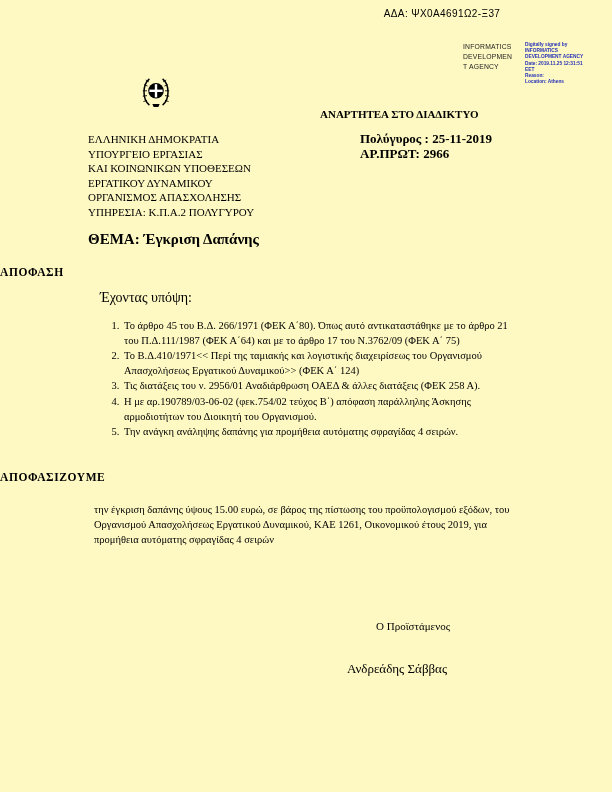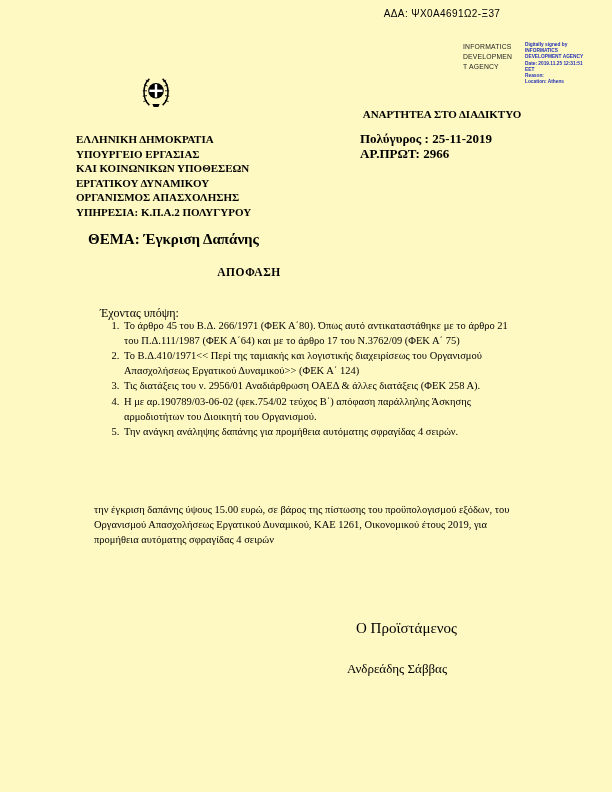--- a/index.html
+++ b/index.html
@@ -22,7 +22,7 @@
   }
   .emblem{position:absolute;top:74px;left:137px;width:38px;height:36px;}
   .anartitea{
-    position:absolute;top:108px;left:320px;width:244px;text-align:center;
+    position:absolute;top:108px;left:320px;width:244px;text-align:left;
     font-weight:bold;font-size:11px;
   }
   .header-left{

● ● ● ● ● ● ●

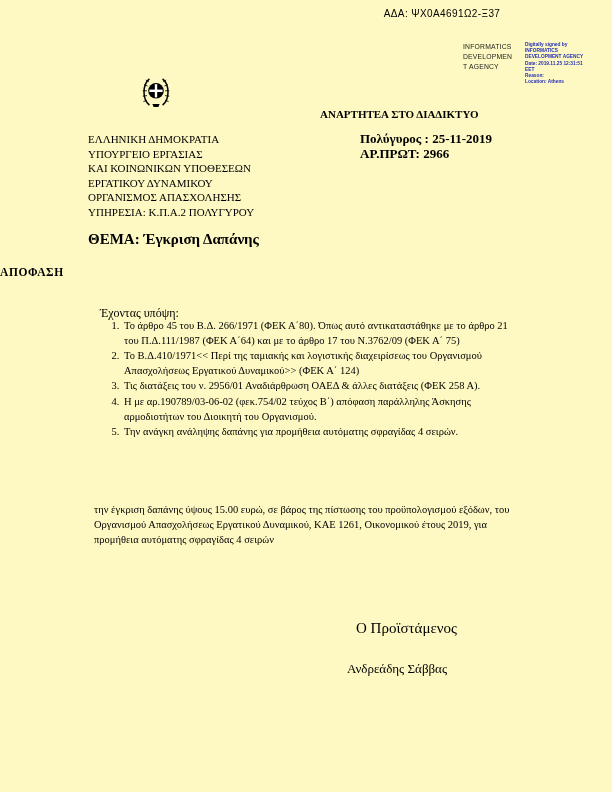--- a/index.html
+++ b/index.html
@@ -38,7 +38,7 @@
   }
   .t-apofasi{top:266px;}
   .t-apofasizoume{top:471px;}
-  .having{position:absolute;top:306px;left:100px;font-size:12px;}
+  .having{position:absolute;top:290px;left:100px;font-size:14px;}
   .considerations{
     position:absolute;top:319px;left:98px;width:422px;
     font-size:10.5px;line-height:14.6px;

● ● ● ● ● ● ●

* About this task *
A line belongs in the answer if it contains the word "having"; please copy each such line from the material.

* Output below *
-  .having{position:absolute;top:306px;left:100px;font-size:12px;}
+  .having{position:absolute;top:290px;left:100px;font-size:14px;}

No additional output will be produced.